Requirement:
Somewhere below is a line with "hfov_deg: 53.1" and, later, a line with "f_number: 1.8"; repeat those two lines and all the lines between them, exactly as they are.

Excerpted records:
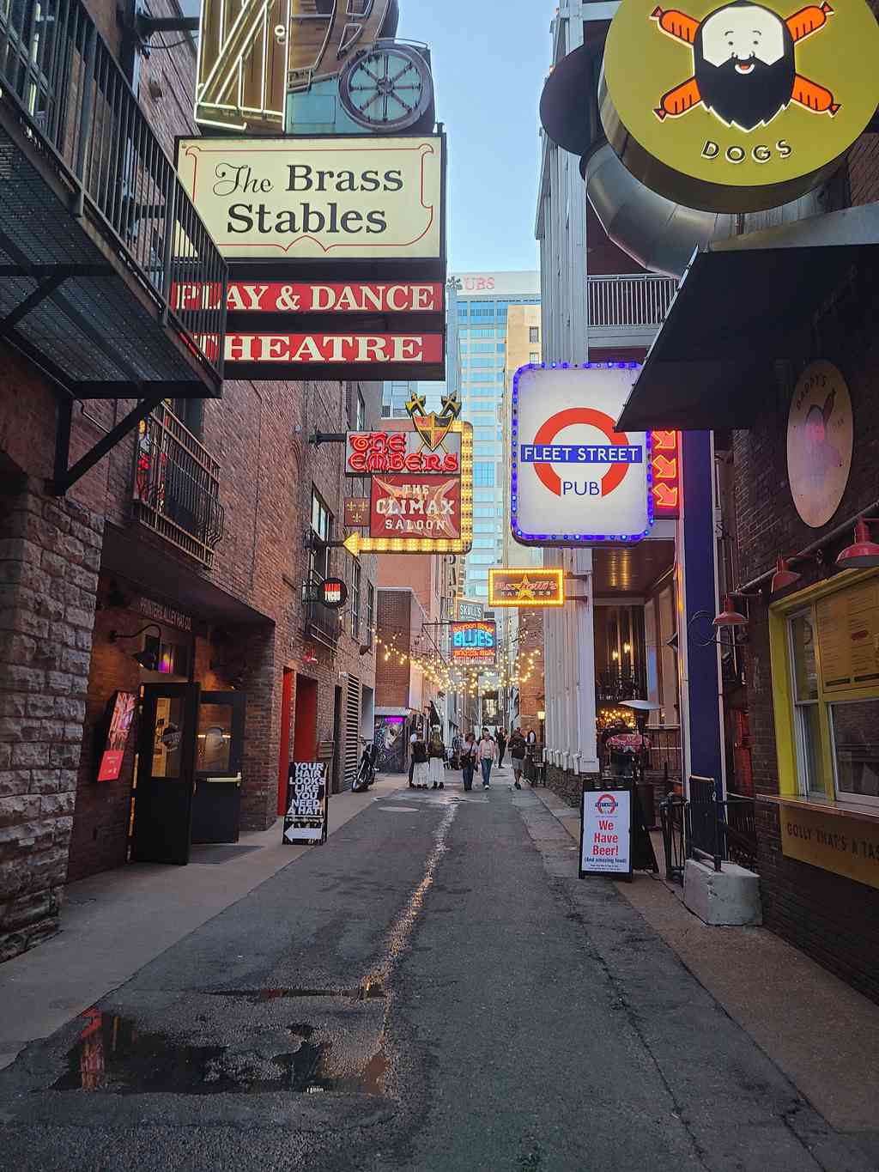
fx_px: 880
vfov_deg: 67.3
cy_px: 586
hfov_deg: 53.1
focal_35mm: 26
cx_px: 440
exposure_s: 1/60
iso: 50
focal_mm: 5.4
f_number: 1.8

...

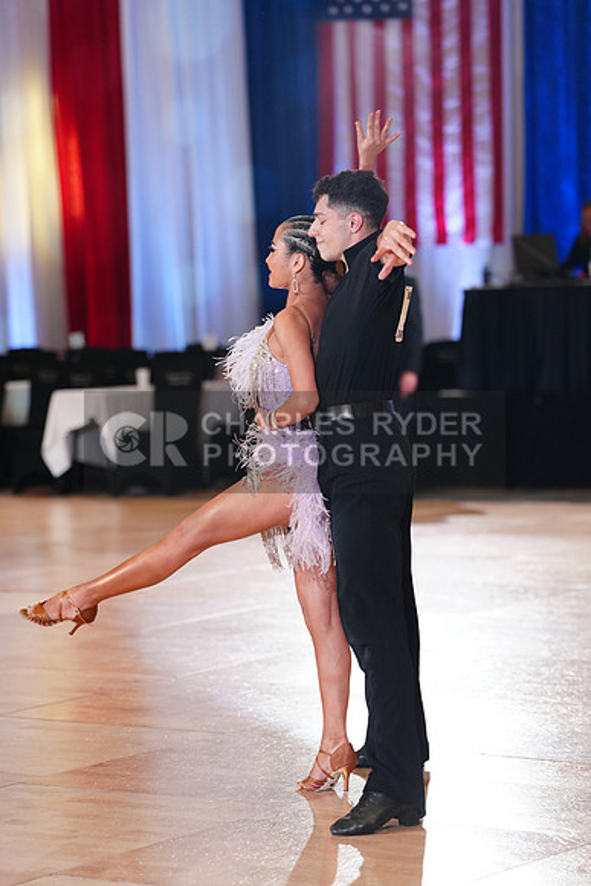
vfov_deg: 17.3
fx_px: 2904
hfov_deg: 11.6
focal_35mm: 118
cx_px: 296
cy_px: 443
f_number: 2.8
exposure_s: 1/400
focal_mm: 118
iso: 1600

Answer to this task:
hfov_deg: 53.1
focal_35mm: 26
cx_px: 440
exposure_s: 1/60
iso: 50
focal_mm: 5.4
f_number: 1.8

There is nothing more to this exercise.